Below are some records. Print exactly the lines between the one holding "nose: (937, 278)" and the one holding "right eye: (797, 258)", inclusive, and nothing else.

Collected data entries
==================================================

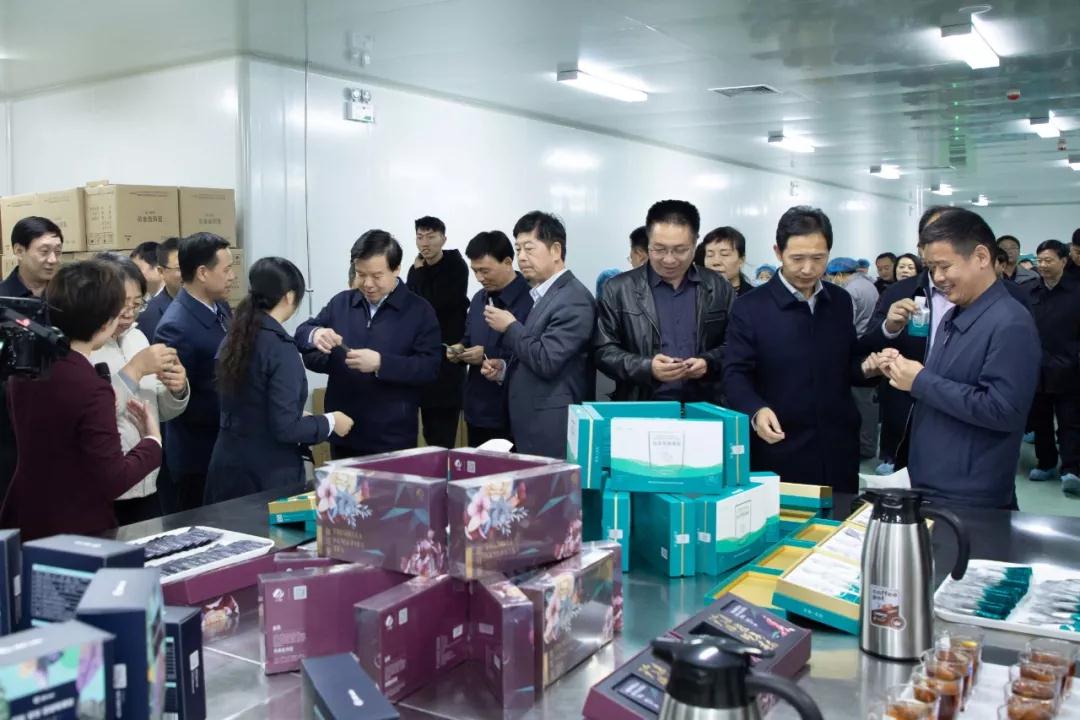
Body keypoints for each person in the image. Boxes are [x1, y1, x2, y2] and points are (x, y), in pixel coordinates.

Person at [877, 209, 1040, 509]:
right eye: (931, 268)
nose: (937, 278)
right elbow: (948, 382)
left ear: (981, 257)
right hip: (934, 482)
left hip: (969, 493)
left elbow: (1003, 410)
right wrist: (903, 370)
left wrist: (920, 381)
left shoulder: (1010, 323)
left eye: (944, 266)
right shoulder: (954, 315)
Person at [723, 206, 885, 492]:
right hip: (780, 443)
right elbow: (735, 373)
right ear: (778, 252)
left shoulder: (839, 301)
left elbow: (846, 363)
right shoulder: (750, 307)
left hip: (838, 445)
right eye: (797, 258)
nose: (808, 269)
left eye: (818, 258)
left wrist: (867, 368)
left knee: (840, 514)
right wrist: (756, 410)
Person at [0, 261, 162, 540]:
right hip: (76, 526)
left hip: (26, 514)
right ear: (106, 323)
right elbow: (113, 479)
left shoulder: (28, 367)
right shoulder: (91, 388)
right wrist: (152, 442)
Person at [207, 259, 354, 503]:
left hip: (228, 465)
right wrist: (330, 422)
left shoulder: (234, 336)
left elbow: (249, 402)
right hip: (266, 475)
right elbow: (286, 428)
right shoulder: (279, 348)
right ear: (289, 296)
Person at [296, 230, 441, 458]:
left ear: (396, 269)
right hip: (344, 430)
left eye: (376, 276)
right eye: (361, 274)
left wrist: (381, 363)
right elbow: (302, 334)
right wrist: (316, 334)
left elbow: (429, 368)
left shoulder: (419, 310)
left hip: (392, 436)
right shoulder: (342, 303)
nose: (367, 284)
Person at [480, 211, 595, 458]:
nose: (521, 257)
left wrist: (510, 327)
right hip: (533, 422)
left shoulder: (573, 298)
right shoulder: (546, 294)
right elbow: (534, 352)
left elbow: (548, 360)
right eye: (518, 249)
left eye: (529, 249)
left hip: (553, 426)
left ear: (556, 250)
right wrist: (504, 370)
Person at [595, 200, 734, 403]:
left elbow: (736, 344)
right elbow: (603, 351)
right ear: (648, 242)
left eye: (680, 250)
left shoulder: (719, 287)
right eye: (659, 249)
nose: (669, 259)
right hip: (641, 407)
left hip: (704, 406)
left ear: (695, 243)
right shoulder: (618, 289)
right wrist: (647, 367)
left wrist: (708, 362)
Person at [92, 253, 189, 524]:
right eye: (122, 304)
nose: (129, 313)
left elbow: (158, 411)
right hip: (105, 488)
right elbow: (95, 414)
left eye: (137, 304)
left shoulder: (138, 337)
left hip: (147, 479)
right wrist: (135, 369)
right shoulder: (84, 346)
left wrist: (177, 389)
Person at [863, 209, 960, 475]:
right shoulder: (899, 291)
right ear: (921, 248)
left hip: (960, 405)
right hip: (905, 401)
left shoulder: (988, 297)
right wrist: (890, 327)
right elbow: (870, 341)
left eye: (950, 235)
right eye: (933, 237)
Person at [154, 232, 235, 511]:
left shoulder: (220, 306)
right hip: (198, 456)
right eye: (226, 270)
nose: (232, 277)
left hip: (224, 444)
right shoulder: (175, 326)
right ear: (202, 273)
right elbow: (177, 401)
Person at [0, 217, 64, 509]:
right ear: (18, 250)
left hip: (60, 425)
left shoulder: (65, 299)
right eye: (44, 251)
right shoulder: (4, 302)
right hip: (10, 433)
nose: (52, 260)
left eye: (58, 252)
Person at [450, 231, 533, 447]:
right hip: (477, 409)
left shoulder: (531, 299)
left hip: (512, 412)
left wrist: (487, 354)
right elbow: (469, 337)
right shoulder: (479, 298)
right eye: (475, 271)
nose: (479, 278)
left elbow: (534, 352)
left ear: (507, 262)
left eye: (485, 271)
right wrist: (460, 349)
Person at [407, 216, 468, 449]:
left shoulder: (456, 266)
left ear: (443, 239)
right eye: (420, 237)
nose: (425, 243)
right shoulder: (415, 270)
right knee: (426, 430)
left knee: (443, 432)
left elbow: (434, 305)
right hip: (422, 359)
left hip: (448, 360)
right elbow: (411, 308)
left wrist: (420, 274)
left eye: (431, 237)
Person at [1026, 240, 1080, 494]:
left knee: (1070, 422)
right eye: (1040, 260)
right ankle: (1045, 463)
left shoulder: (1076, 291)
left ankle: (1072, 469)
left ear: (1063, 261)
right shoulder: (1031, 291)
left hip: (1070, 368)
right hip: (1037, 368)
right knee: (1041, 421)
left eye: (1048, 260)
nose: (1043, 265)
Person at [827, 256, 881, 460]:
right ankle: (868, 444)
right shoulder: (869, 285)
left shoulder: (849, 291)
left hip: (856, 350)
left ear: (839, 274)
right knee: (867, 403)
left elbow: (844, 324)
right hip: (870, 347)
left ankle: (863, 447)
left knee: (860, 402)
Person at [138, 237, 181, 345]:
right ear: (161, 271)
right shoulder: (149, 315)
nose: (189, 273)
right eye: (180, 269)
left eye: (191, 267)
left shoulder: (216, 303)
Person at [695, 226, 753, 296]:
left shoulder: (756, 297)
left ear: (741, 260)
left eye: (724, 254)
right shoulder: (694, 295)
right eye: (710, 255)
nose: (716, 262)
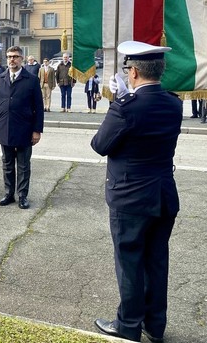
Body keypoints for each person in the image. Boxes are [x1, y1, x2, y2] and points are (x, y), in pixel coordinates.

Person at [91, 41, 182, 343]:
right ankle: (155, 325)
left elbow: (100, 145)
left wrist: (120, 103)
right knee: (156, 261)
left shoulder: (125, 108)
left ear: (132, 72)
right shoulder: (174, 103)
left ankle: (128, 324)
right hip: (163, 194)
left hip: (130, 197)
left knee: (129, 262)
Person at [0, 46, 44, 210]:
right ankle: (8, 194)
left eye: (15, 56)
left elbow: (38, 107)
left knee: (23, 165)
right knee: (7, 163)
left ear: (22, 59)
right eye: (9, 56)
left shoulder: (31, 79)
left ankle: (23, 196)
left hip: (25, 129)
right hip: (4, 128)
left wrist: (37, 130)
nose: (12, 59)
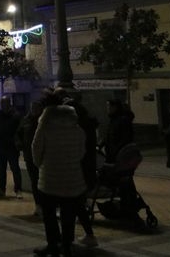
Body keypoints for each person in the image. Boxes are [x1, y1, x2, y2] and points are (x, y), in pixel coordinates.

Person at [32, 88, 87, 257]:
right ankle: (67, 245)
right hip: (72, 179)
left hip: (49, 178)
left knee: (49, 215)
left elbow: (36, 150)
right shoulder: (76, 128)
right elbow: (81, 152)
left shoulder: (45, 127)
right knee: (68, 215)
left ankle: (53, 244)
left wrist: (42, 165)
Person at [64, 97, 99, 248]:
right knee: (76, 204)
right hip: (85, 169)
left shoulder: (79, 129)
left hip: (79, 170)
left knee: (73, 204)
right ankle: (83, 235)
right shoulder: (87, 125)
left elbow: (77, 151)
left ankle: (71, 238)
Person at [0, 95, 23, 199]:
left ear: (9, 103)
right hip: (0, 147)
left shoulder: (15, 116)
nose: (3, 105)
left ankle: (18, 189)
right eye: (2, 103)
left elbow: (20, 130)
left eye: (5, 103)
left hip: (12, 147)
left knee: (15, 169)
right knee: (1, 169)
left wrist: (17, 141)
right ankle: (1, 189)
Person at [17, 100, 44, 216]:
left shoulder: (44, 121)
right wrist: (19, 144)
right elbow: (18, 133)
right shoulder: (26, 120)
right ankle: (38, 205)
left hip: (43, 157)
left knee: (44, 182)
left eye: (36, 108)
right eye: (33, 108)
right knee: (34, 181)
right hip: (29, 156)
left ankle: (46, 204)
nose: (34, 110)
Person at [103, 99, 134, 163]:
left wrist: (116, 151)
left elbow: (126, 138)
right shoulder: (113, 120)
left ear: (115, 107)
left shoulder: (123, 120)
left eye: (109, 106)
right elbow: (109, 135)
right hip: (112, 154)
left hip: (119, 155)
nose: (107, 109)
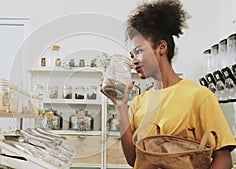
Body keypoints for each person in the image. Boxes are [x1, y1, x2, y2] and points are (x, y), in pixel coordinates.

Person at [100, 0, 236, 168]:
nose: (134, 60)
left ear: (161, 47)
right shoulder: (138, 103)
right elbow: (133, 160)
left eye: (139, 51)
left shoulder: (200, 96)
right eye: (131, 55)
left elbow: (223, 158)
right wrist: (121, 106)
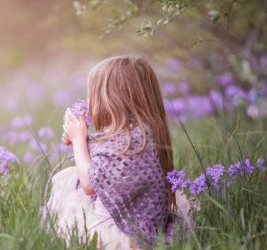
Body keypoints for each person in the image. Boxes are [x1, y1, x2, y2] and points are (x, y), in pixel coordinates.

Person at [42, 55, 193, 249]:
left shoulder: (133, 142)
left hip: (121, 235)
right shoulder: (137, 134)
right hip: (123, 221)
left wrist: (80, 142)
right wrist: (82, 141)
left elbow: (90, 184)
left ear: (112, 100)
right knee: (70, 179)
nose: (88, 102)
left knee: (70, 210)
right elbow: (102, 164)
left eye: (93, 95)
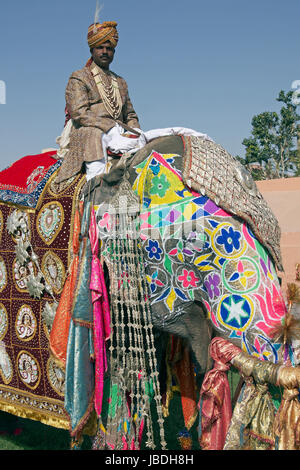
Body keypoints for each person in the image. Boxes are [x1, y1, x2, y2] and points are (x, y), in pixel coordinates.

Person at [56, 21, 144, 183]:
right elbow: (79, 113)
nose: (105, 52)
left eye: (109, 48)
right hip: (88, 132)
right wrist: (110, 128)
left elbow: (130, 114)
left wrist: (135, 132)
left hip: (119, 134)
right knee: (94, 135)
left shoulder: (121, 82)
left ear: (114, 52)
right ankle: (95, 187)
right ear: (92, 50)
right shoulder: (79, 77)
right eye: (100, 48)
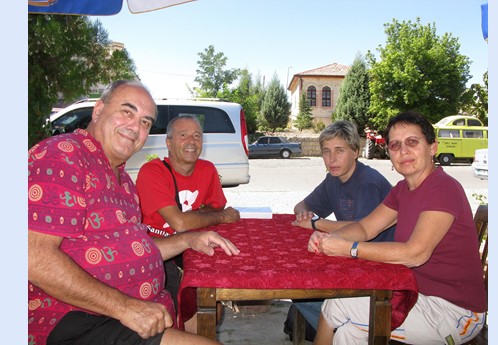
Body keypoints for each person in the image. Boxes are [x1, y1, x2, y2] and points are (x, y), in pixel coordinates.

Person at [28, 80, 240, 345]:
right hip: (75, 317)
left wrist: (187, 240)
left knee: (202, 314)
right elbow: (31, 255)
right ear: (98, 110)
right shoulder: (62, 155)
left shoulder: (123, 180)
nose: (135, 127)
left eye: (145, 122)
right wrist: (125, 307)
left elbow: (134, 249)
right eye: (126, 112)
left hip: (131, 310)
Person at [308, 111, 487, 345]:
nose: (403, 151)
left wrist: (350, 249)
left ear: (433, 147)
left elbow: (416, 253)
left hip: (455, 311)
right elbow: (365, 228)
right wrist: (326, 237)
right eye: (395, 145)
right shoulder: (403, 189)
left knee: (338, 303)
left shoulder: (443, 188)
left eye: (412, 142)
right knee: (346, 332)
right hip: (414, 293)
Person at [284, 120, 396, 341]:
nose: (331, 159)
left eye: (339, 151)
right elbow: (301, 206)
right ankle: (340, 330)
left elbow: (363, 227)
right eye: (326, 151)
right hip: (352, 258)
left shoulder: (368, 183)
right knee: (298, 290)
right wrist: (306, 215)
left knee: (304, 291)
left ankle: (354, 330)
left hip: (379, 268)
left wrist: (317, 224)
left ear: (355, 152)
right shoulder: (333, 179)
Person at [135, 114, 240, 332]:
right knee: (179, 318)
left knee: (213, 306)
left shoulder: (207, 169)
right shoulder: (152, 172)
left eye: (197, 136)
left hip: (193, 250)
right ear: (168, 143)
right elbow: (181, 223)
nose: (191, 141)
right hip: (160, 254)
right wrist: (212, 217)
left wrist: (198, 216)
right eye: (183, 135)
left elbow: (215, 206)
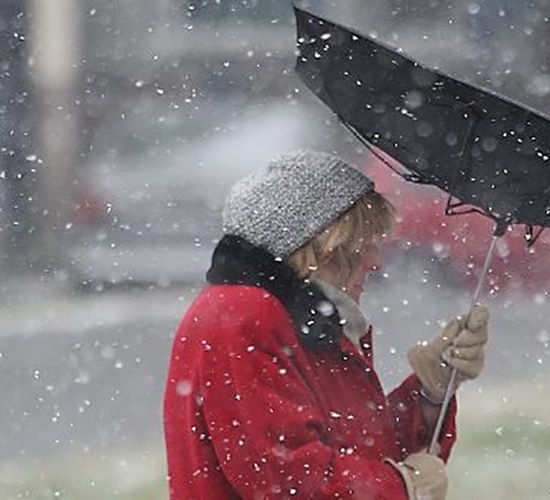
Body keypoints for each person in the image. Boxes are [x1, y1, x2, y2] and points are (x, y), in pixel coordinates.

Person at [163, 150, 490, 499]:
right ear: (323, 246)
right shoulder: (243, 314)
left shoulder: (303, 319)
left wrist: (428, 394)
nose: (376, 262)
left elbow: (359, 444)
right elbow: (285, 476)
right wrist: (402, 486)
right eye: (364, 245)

==================================================

(Reply to the exercise)
nose: (937, 278)
right elbow: (948, 382)
left ear: (981, 257)
right hip: (934, 482)
left hip: (969, 493)
left elbow: (1003, 410)
right wrist: (903, 370)
left wrist: (920, 381)
left shoulder: (1010, 323)
left eye: (944, 266)
right shoulder: (954, 315)
Person at [723, 206, 885, 492]:
right hip: (780, 443)
right elbow: (735, 373)
right ear: (778, 252)
left shoulder: (839, 301)
left elbow: (846, 363)
right shoulder: (750, 307)
left hip: (838, 445)
right eye: (797, 258)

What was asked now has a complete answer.